U.S. Ambassador Susan Rice said the United States “supports an investigation that pursues any and all credible allegations of the possible use of chemical weapons in Syria.” She said the U.S. will continue to work closely with its partners to obtain further information on allegations of potential or actual use, and underscored the importance of launching the investigation swiftly.
“President Obama has been clear that the use or transfer of chemical weapons is totally unacceptable,” she said. “If Bashar Al-Assad and those under his command make the mistake of using chemical weapons, or fail to meet their obligation to secure them, then there will be consequences. Those responsible will be held accountable.”
Ban said his senior advisers are working to set up an investigation in close consultation with the Organization for the Prohibition of Chemical Weapons, known as the OPCW which oversees the Chemical Weapons Convention, and the World Health Organization.
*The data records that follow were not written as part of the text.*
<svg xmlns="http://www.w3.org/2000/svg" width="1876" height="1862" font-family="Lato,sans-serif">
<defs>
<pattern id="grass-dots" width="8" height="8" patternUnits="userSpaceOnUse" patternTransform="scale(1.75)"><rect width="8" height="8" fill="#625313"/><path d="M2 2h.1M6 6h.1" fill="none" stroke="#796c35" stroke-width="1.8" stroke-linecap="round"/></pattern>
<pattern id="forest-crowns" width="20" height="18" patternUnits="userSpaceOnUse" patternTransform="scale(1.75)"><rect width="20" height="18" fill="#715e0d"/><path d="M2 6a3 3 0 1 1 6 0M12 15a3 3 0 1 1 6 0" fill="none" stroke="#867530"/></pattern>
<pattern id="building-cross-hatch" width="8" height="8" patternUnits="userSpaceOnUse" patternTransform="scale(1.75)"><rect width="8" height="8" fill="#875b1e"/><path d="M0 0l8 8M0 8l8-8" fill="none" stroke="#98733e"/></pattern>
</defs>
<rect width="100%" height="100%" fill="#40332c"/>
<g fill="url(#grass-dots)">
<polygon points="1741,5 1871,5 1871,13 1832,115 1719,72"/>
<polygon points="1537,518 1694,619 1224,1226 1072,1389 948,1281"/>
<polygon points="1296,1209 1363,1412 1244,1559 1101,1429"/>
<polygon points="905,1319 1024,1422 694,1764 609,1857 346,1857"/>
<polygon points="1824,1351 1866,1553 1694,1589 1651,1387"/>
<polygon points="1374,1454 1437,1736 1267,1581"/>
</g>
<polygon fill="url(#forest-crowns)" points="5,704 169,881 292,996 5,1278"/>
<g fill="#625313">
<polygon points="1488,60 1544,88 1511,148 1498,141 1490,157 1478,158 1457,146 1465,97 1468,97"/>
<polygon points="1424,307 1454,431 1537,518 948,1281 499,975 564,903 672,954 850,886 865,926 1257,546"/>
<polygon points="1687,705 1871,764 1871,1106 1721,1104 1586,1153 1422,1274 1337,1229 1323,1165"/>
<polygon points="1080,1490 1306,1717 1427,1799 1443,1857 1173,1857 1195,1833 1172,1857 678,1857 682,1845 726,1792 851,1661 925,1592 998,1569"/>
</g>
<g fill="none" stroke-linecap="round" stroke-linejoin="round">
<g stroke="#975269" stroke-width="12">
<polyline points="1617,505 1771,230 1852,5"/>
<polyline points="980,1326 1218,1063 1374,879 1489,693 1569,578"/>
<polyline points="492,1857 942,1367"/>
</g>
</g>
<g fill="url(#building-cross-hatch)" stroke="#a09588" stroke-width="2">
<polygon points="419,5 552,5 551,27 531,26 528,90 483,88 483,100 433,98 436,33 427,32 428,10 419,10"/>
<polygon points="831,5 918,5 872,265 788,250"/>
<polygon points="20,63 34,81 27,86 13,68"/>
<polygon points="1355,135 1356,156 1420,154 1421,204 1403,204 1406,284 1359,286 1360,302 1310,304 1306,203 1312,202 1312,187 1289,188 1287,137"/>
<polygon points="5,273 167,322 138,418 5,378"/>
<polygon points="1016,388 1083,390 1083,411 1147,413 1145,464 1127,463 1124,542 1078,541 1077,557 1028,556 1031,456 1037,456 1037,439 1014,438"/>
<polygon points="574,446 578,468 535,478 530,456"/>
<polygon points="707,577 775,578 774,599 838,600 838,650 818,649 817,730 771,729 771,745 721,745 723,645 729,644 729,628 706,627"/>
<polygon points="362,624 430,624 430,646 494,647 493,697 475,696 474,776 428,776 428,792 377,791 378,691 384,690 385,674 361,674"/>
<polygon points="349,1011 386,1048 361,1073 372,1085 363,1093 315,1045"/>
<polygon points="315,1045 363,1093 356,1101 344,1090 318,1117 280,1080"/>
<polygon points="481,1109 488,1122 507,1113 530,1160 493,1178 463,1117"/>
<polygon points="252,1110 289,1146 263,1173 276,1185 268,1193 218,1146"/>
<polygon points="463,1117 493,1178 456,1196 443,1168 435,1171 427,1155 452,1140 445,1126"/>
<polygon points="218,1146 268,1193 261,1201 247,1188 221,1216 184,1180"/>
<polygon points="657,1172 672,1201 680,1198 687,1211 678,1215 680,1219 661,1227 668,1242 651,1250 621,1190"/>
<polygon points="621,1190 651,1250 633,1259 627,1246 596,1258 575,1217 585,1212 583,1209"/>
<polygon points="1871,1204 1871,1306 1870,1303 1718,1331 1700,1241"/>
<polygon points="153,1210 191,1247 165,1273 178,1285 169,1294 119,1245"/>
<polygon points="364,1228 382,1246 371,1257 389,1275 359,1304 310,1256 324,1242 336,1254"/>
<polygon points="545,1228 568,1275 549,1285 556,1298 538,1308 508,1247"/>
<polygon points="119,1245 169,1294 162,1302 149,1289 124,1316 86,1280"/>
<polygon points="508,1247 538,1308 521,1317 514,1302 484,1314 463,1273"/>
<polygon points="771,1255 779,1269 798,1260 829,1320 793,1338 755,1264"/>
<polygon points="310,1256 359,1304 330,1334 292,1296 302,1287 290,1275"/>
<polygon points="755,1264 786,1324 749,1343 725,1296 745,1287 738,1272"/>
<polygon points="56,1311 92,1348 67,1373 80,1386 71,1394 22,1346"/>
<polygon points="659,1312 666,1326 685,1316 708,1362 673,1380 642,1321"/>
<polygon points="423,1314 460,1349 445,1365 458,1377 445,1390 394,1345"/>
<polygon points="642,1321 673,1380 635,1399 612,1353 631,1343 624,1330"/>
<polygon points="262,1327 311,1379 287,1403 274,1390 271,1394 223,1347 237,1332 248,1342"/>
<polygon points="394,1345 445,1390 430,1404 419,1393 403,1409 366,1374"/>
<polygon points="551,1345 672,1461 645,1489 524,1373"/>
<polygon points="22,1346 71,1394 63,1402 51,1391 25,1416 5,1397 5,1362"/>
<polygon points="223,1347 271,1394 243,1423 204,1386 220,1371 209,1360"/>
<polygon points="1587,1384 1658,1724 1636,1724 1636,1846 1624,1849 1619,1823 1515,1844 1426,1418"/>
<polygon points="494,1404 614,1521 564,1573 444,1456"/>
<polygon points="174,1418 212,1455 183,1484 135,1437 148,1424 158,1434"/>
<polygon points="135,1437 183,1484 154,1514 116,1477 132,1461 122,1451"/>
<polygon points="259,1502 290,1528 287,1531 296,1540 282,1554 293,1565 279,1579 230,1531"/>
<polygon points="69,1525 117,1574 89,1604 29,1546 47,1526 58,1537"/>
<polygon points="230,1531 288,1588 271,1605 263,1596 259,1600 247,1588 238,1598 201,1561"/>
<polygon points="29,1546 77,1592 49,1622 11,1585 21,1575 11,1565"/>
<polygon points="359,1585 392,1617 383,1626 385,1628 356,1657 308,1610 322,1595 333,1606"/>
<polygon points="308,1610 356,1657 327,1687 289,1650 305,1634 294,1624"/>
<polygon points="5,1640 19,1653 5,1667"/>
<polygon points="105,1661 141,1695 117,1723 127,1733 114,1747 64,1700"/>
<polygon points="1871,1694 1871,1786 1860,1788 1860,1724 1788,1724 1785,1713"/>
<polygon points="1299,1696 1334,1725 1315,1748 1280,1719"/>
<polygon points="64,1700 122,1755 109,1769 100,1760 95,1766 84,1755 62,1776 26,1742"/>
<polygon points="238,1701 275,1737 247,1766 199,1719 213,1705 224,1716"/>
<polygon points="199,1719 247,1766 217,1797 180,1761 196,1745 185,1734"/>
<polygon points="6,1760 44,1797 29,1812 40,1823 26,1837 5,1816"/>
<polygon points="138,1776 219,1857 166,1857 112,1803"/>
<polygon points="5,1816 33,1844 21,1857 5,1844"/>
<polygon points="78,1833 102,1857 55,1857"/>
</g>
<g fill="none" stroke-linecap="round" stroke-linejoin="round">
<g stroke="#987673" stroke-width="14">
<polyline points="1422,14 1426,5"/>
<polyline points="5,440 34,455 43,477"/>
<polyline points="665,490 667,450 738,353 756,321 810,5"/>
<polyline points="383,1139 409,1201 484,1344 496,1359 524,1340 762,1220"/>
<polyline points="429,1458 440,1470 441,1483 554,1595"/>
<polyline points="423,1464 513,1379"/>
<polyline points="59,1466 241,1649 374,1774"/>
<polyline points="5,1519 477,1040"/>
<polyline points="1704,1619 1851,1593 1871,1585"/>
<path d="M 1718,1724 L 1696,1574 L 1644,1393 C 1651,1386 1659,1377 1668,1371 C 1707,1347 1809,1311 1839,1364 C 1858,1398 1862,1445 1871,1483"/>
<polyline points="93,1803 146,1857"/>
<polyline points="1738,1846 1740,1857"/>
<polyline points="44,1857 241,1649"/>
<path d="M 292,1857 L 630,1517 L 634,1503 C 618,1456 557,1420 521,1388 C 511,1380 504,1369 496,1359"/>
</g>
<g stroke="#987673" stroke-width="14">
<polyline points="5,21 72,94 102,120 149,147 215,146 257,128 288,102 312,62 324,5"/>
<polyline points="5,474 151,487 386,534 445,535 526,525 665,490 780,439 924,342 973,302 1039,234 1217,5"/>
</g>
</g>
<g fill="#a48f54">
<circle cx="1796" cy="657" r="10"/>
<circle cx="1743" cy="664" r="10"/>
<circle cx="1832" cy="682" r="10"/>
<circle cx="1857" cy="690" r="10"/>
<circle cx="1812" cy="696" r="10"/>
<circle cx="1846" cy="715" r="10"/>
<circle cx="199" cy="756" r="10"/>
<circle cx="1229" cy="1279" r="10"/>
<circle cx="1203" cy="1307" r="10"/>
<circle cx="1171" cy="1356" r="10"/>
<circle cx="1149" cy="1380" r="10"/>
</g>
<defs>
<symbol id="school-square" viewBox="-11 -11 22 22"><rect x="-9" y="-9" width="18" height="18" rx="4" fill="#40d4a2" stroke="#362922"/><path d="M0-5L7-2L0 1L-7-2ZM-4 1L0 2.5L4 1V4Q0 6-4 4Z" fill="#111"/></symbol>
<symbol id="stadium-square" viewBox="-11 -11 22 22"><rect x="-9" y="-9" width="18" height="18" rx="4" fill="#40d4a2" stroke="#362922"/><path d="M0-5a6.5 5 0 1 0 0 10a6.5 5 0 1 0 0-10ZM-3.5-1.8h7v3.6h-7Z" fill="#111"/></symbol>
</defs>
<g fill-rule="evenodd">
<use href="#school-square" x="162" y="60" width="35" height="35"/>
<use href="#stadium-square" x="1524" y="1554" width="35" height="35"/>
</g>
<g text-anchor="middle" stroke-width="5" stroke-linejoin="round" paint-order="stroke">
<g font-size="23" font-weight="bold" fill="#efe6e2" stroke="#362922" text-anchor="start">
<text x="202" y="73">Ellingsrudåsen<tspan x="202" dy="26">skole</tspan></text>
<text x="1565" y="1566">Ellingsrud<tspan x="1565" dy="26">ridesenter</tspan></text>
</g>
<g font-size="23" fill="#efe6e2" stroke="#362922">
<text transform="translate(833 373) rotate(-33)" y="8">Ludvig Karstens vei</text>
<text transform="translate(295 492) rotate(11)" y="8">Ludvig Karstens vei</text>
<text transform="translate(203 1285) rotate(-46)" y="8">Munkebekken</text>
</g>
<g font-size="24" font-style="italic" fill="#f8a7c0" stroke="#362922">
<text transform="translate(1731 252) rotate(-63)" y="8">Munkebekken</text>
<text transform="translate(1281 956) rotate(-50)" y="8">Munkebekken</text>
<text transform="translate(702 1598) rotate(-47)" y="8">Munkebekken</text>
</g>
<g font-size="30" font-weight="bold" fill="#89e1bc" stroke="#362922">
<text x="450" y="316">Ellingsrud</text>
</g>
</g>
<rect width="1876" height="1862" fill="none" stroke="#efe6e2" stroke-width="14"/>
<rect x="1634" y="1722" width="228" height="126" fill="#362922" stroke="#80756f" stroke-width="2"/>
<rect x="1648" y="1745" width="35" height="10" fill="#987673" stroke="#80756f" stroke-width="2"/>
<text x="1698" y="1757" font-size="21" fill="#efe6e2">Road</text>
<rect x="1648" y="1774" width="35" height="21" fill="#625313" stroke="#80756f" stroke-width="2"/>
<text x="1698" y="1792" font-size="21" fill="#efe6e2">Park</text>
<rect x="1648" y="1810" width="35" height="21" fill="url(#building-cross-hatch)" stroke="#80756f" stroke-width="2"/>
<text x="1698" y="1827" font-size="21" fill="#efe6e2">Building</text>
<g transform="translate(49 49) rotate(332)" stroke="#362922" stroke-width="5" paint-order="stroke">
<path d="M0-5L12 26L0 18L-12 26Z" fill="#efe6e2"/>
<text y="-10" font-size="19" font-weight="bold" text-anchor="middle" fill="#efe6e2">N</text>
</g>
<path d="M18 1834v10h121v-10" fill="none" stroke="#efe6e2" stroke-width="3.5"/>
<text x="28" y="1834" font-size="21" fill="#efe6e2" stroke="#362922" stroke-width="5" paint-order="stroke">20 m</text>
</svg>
He said issues to be decided include the overall mandate, the composition, and operational conditions, including safety and security.
The investigation will start “as soon as practically possible,” Ban said, but “will not happen overnight.”
The OPCW said in a statement that it was ready to work closely with the UN in setting up and conducting the mission.
“While allegations of this nature are not new to conflict situations, they are nonetheless serious, especially in the context of Syria which is not a state party to the Chemical Weapons Convention,” the OPCW said. “This remains a matter of serious concern.”
Ban said full co-operation from all parties will be essential and stressed that this includes “unfettered access.”
As the situation in Syria worsens, Ban said, “the international community's concern about the safety and security of chemical weapons stockpiles as well as possible use by all parties has increased.”
Ban said he has spoken out repeatedly on the Syrian government's primary responsibility to ensure the safety and security of any chemical weapons and sent two letters to President Bashar Assad “to remind him of this solemn duty.”
“It is my hope that the mission would contribute to ensuring the safety and security of chemical weapons stockpiles in Syria,” he said.
With more than 70,000 people killed and no end to the violence in sight, the secretary-general reiterated that “the military solution in Syria is leading to the dissolution of Syria.”
He called on the deeply divided region and international community to find unity and support efforts by the joint UN-Arab League envoy Lakhdar Brahimi to help the Syrian people reach a political solution and end the conflict.